According to Lawrence Yun, chief economist for the National Association of REALTORS®, Low interest rates and high demand are driving the current buying frenzy. “Home sales traditionally taper off toward the end of the year, but in September they surged beyond what we normally see during this season,” Yun said in a recent press release outlining NAR’s findings. “I would attribute this jump to record-low interest rates and an abundance of buyers in the marketplace.”

The Takeaway:

So, what does this mean for you? Not only are home prices high in today’s market, but properties are selling in record time—so if you’ve been thinking about selling your home, now is the time to make a move.

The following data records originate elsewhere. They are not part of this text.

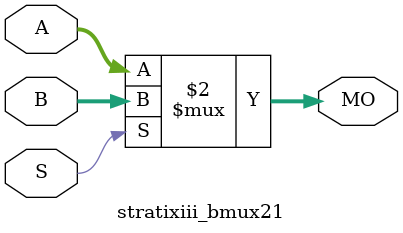
<source format=v>
module stratixiii_bmux21 (MO, A, B, S);
   input [15:0] A, B;
   input 	S;
   output [15:0] MO; 
   assign MO = (S == 1) ? B : A; 
endmodule
</source>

Have a Home Inspection Coming Up? Make Sure To Ask These Questions

The home inspection is one of the most important parts of the homebuying process—and, as a buyer, you want to make sure you understand every step of the process.

But how, exactly do you do that?

recent article from realtor.com outlined the key questions you should ask an inspector before, during, and after the home inspection, including:

  • Before: What do you—and don’t you—check during the inspection? Before the inspection, you’ll want to know the different features your inspector is going to be checking—and any features that aren’t included with the inspection.
  • Before: How long have you been inspecting houses? Ideally, you want to work with an inspector with a solid amount of experience—particularly if you’re buying an older home.
  • Before: Can I attend the inspection? Your inspector should feel comfortable with you being present at the inspection—and if they’re not, consider it a red flag.
  • During: Is this a big deal or a minor issue? Just about every home inspection will turn up some issues—but it’s important for you to understand whether a particular issue is a minor, inexpensive fix, or something more serious and costly.
  • After: Can you clarify this point on the inspection report? You want to understand all the issues your inspector brings up on the inspection report—so if there’s something you don’t understand, make sure to ask them to walk you through it.
  • After: Do I need to call in any experts for follow-up inspections? Your inspector may identify an issue during your inspection that needs further investigation or attention (like issues with your roof or HVAC system). Make sure to ask if you need to call in any additional experts to get an estimate on what the issue is, and what it would take to fix it.

Bottom line? It’s important to stay informed throughout the entire home inspection process—so make sure to ask the right questions before, during, and after your inspection.